Странные люди странной ориентации находились в шестом вагоне. Церетелли и Сварожич — можно было прочесть в самом начале столбца, занесенного мелким бисерным почерком в школьную тетрадку. Прямо-таки семья. Чего ожидать от этой пары влюбленных друг в друга людей. Нет, вели они себя интеллигентно, голуби. Но какого черта надо было выпускать таких, как уследить за ними? Сбегут при первой же возможности, сопровождающие уже не раз сопровождали и знали, кто косит в сторону Запада.
«Они ведь там свои, — с ужасом подумал тот, кто помоложе, Ерофеев. — Может быть, это провокация?»
Он никак не мог представить, чтобы на простую провокацию по выдворению одного театра из Москвы нужно было бы столько денег.
«Да нет, — подумал Варфоломеев. — Я бы еще в Москве догадался, если провокация. И зачем тогда столько помпы на вокзале, Литвинов, Луначарский. А инструкций сколько, бедная моя голова!»
Так не выдворяют, так, скорее, десант готовят, высадку. И почти все молодые. А директор с примадонной — просто пара. И детей у них нет. Останутся, как пить дать, останутся и других за собой потащат.
— Никогда не прощу Миклашевской, — сказал Таиров, гася в купе свет, — из-за какого-то мужа не поехать с нами! Умею же я портить людей — кем она себя возомнила? Теперь при распределении ролей я должен думать — поедут, не поедут на гастроли, какая ерунда!
— Батаева сыграет не хуже, — сказала Коонен. — Успех Миклашевской дутый.
— Да, — согласился Таиров. — Есенин постарался, он, как безумный, ей аплодирует, остальные вторят, не понимаю, причем тогда какой-то муж? Но все-таки признайся, Батаева не так хороша, как Миклашевская, все уже привыкли, что наша Брамбилла — красавица.
Коонен что-то хотела сказать о красоте Миклашевской, но передумала и прикрыла глаза.
Таиров, как всегда по привычке, попытался перед сном представить балет, то бишь, конный парад, нет, все-таки балет, что-то из «Щелкунчика». Эти распадающиеся по всей сцене нежные пряди, гроздья балета, но вагон слегка покачивало, расстраивая перестроения.
В пятом вагоне никак не могли успокоиться после выпитого. Глубоковский читал Бодлера, из «Парижских картин».

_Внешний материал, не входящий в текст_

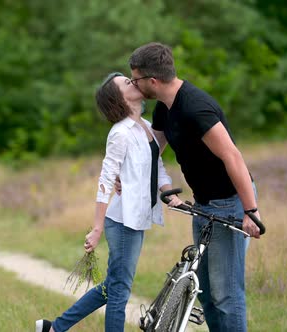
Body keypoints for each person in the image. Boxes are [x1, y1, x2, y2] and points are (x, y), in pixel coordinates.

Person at [127, 42, 262, 332]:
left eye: (135, 79)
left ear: (152, 81)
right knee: (207, 294)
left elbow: (232, 156)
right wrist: (125, 175)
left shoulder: (195, 107)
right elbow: (155, 148)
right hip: (203, 204)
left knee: (227, 295)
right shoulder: (165, 107)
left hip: (230, 203)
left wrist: (250, 211)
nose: (133, 84)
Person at [35, 72, 182, 332]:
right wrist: (97, 227)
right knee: (119, 292)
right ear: (119, 99)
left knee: (112, 285)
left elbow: (155, 164)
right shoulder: (120, 134)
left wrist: (169, 193)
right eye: (126, 82)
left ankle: (55, 328)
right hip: (121, 221)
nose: (133, 81)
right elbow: (105, 180)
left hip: (136, 218)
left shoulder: (146, 127)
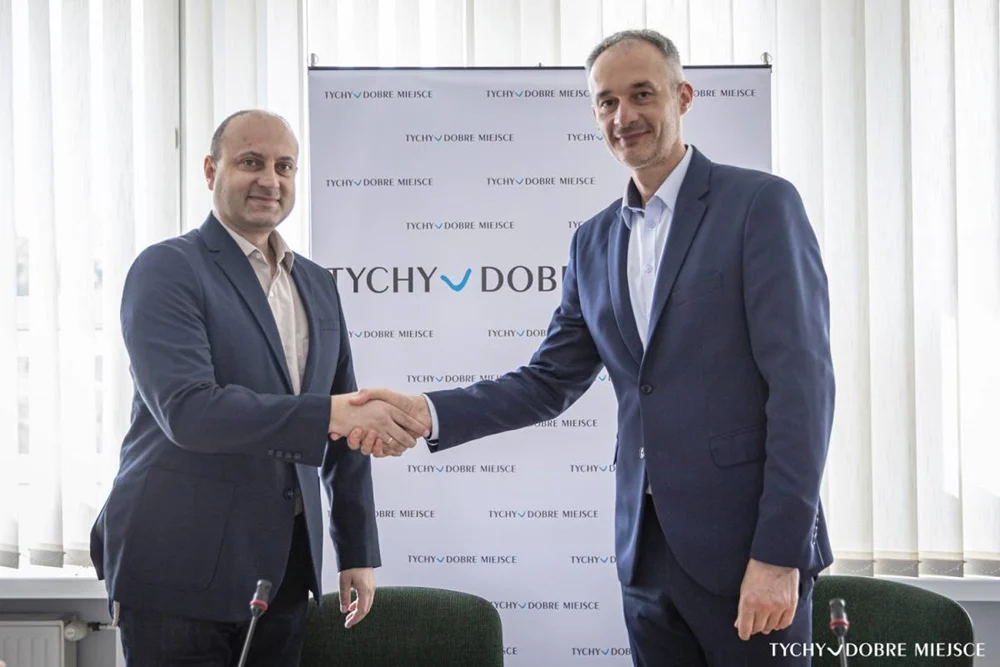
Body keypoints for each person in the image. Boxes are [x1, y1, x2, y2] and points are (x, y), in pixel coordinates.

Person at [338, 29, 836, 666]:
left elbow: (803, 391)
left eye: (642, 94)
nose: (624, 116)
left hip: (748, 554)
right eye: (607, 102)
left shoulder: (760, 204)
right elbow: (548, 381)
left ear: (683, 96)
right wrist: (425, 412)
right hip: (644, 557)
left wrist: (779, 554)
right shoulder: (594, 241)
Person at [89, 109, 428, 666]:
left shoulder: (317, 283)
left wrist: (356, 551)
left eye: (284, 166)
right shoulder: (167, 268)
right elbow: (189, 411)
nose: (270, 179)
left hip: (282, 571)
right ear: (211, 170)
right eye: (251, 162)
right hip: (175, 565)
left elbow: (347, 419)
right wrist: (333, 414)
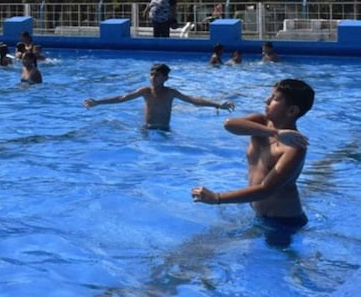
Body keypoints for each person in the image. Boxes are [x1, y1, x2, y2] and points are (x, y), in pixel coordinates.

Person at [191, 79, 314, 246]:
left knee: (279, 265)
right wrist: (276, 132)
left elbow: (266, 189)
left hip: (284, 222)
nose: (267, 101)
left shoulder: (295, 148)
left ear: (292, 110)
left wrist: (217, 198)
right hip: (260, 213)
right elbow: (229, 124)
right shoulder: (260, 123)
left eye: (275, 99)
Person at [83, 63, 235, 130]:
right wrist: (98, 102)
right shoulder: (145, 91)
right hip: (147, 129)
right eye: (151, 75)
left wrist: (217, 105)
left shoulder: (170, 93)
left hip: (164, 129)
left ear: (165, 78)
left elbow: (193, 100)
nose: (153, 78)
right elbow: (123, 98)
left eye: (157, 75)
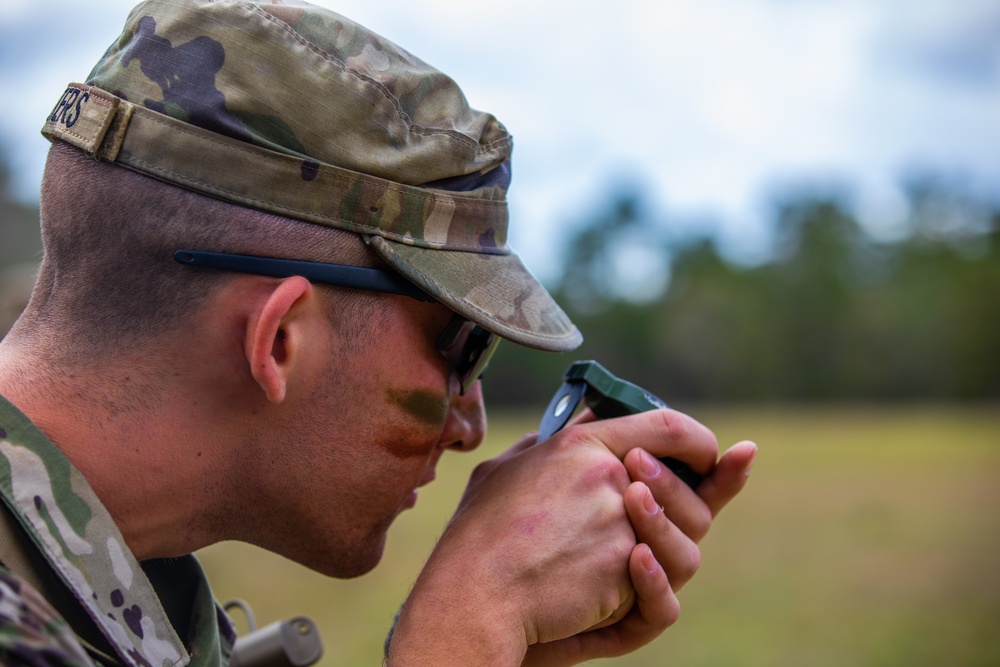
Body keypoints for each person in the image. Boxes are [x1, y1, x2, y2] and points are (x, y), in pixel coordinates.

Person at [0, 1, 757, 665]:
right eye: (459, 345)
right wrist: (466, 629)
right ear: (280, 342)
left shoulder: (117, 578)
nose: (471, 426)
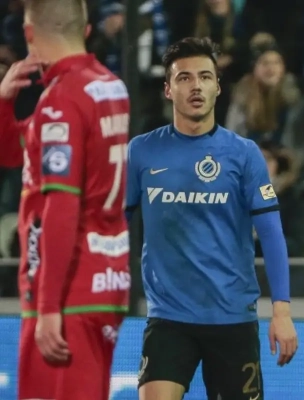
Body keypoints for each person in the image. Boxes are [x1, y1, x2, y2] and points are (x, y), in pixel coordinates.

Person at [126, 37, 298, 400]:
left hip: (232, 318)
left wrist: (281, 311)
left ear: (218, 87)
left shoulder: (244, 154)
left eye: (205, 77)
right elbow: (114, 225)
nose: (196, 86)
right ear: (168, 89)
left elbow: (271, 234)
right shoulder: (141, 151)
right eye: (184, 78)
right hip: (169, 317)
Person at [0, 0, 131, 399]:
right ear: (86, 31)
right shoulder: (110, 86)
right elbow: (18, 155)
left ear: (29, 34)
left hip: (69, 291)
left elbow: (61, 205)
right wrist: (3, 104)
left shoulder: (61, 100)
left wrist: (48, 306)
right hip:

Ревела улица, гремя со всех сторон,
В глубоком трауре стан тонкий изгибая,
Вдруг мимо женщина прошла, едва качая
Рукою пышною край платья и фестон,
С осанкой гордою, с ногами древних статуй…
— С ногами древних статуй, — повторил он. — Совсем как у несчастного Блока: «И медленно, пройдя меж пьяными, всегда без спутников, одна, дыша духами и туманами…»
— Неужели мы едем в Париж? — неуверенно спросил он, обращаясь к Фенину и Назаровой. — Дорогие мои…
Голос его прервался, он внезапно понял, что совершенно не опьянел, если способен читать Бодлера, начал вглядываться в темноту, вспоминая город, который еще не видел.
Ему захотелось встряхнуть эту темноту, этот поезд, чтобы шел быстрей, а потом орать и пить, пить всю ночь с кем придется, говоря о Париже, он понял, что обожает этот театр, обожает Таирова и даже Алису, прощает ей всё, что с нее взять, она великолепно справляется с ролью первой актрисы, а кто она на самом деле как не первая, во всем первая и по-настоящему великолепная.